Play favorites: If you want to build a championship team, it’s the way to go

Last year at the EY Strategic Growth Forum® in Palm Springs, broadcaster and Super Bowl championship coach Jimmy Johnson told his story of a second-year Dallas Cowboys linebacker who fell asleep during a game film. Off-put and distracted, Johnson woke him up and fired him.
Concerned about the precedent this set, an assistant coach asked Johnson what he would have done had it been Hall of Fame running back Emmitt Smith who dozed off. He replied, “Simple. I would have said, ‘Emmitt, wake up!’”
We’ve become so careful about rewarding performance that in some schools, everyone gets a ribbon — and no one gets a grade. Increased awareness and respect for how individual skills and abilities vary is important, but greater equality and personal development happen when we learn to treat everyone differently.
In the case of Johnson’s two Cowboys, it was actually the linebacker who in college was predicted to become a standout, but he never quite lived up to his potential. Both had equal opportunity, but it’s what Smith did with his that catapulted his career.
Nix the mediocrity
The assistant coach told Johnson he was sending a mixed message by letting the linebacker go so abruptly. To Johnson, the message was clear: Don’t breed mediocrity.
A well-balanced workplace is comprised of employees whose talents and ambitions are as diverse as their personalities. Regardless of position, everyone needs nurture and encouragement to grow, achieve success and feel like a valuable contributor.
Where human resource management programs sometimes fall short is on how to justly recognize merit and handle underperformance. With heightened consciousness for employee discrimination, some companies are trending more conservatively in applauding good behavior and penalizing unacceptable conduct.
Attitude, not aptitude
Providing your workforce access to development tools is a smart strategy, but rewarding unequal success equally is not. And ultimately, the truest measure of victory on or off the field is attitude, not aptitude. Business and sports teams with the best records have more players who are not only great at what they do, but great to be around, too.
In the same way that academic institutions develop individual education plans for students, it’s OK to treat everyone at work uniquely:

  1. It acknowledges individual strengths and opportunities for growth.
  2. It recognizes that employees are driven by different work and life goals.
  3. It honors those whose contributions have made the most difference.
  4. It inspires people to do their best in any position.
  5. It rewards employee dedication, loyalty and longevity.

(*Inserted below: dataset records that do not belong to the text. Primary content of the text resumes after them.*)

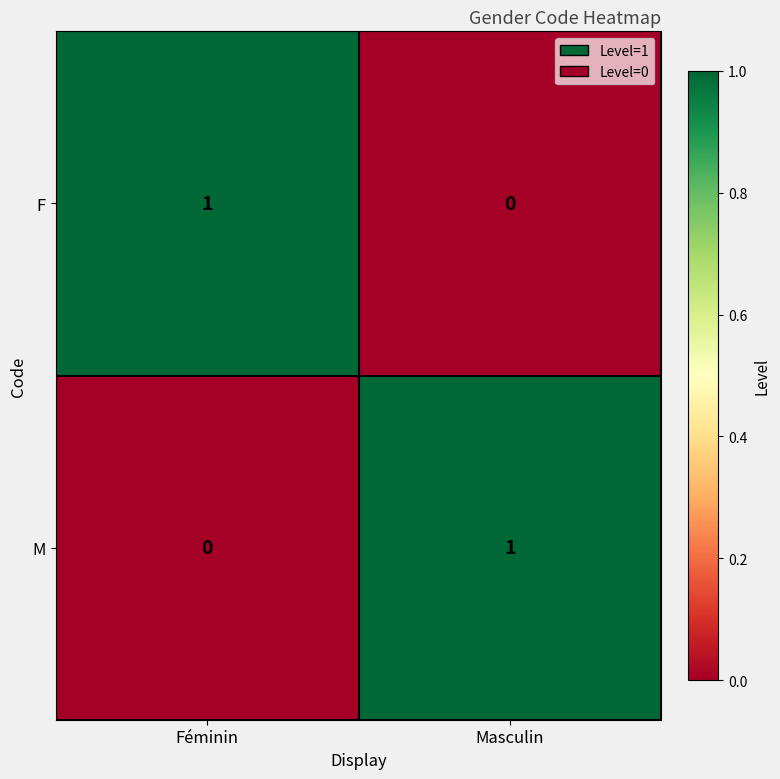

How many data points does each series have?

2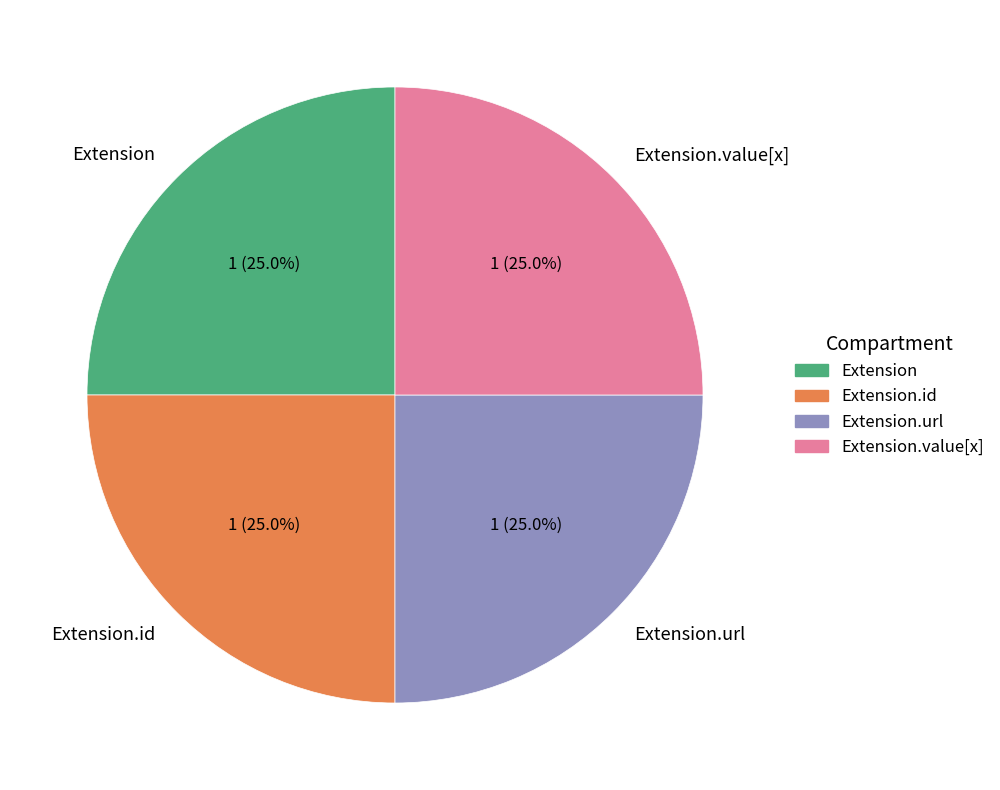

What is the total percentage of Extension.url and Extension.value[x]?

50.0%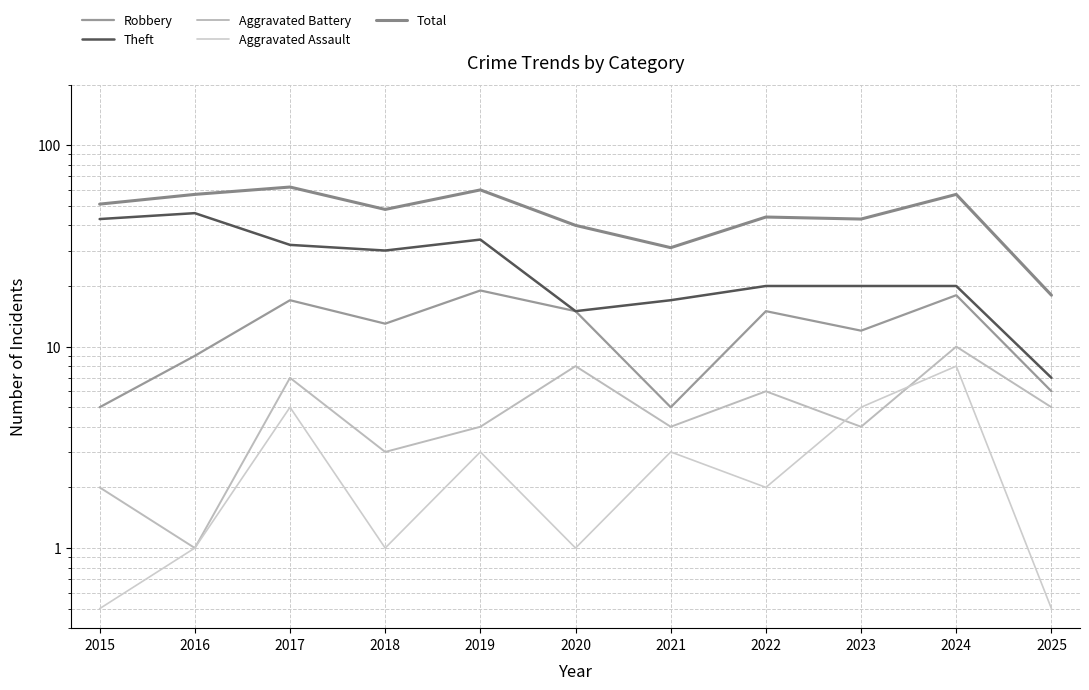

Which category has the highest value in the Total series?

2017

We tend to tread lightly around playing favorites, but most often, employees who receive greater compensation and benefits are the ones who have earned it. The best thing about an entrepreneurial business culture is that it doesn’t limit opportunity. Neither should it limit perks.
If you want to win in business, play and pay your first string accordingly, and look to the sidelines for emerging talent that won’t drop the ball.